At 7:25 PM +0200 4/8/07, Chaos Engine wrote:
Hi there, I got a daily cron (rdate to local time server) job wich adjusts time and which constantly gives me headache. Every day my dovecot suicides with:
"dovecot: Time just moved backwards by 11 seconds. This might cause a lot of problems, so I'll just kill myself now."
Of course my onboard clock is constantly off by more than 5 secs.
How "of course?"
The last time I had a machine's NTP synch stop working, it diverged less than 2 seconds from reality in a week. Looking at a few machines where the LOM cards have RTC's independent of the motherboard RTC's, I see divergence of 0-4 seconds over the past 2 months.
I don't want to abandon time synchronization and I want to use dovecot. Maybe a -HUP signal would do? What do you propose?
3 options
- Repair your hardware. Gaining 5 seconds per day is not normal, and really should not be tolerated in a system that has to converse with other machines.

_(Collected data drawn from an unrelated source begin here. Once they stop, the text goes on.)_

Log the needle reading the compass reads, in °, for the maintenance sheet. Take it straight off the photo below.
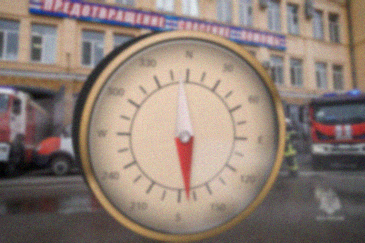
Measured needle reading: 172.5 °
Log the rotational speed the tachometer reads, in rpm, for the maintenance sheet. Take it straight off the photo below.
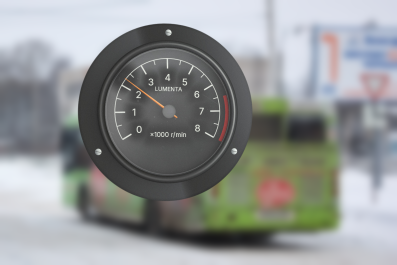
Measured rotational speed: 2250 rpm
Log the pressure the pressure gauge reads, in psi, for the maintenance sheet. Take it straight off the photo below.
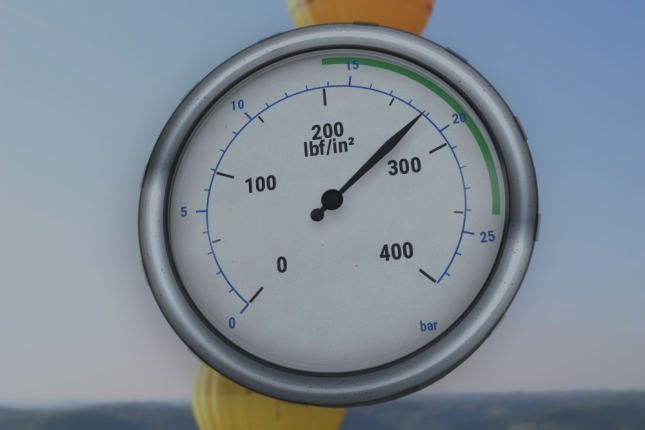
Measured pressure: 275 psi
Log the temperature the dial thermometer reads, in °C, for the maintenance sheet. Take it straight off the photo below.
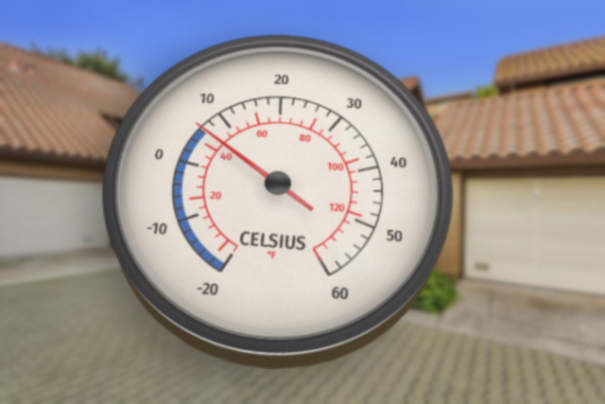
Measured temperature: 6 °C
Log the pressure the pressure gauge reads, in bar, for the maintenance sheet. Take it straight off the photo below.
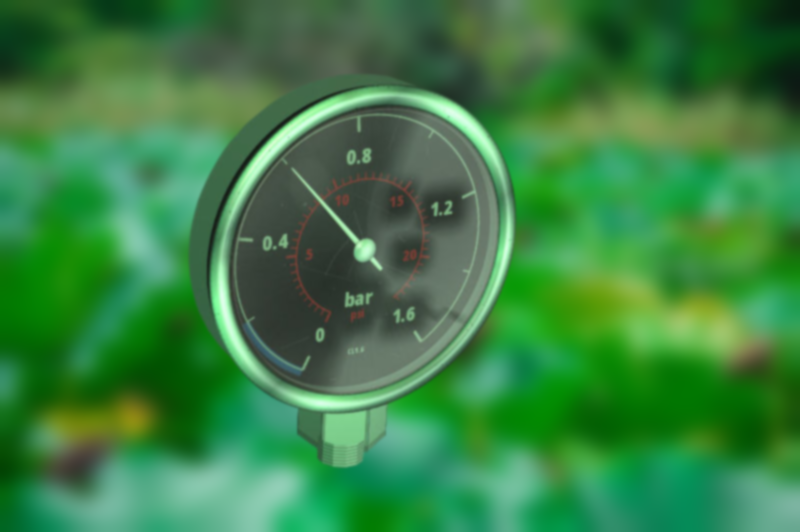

- Set up something that will do the adjustment for you on a more continuous basis. Xntpd will track your drift and keep you more in sync on a continuous basis by slewing the clock rather than stepping it back daily.
- Make that cron job smarter but stopping Dovecot (and anything else that might care about time moving backwards) ahead of the change, and then waiting until your clock is back ahead of that to restart them.
There are technical strategies (e.g. Maildir naming) which rely on the assumption of the clock never repeating the same second twice.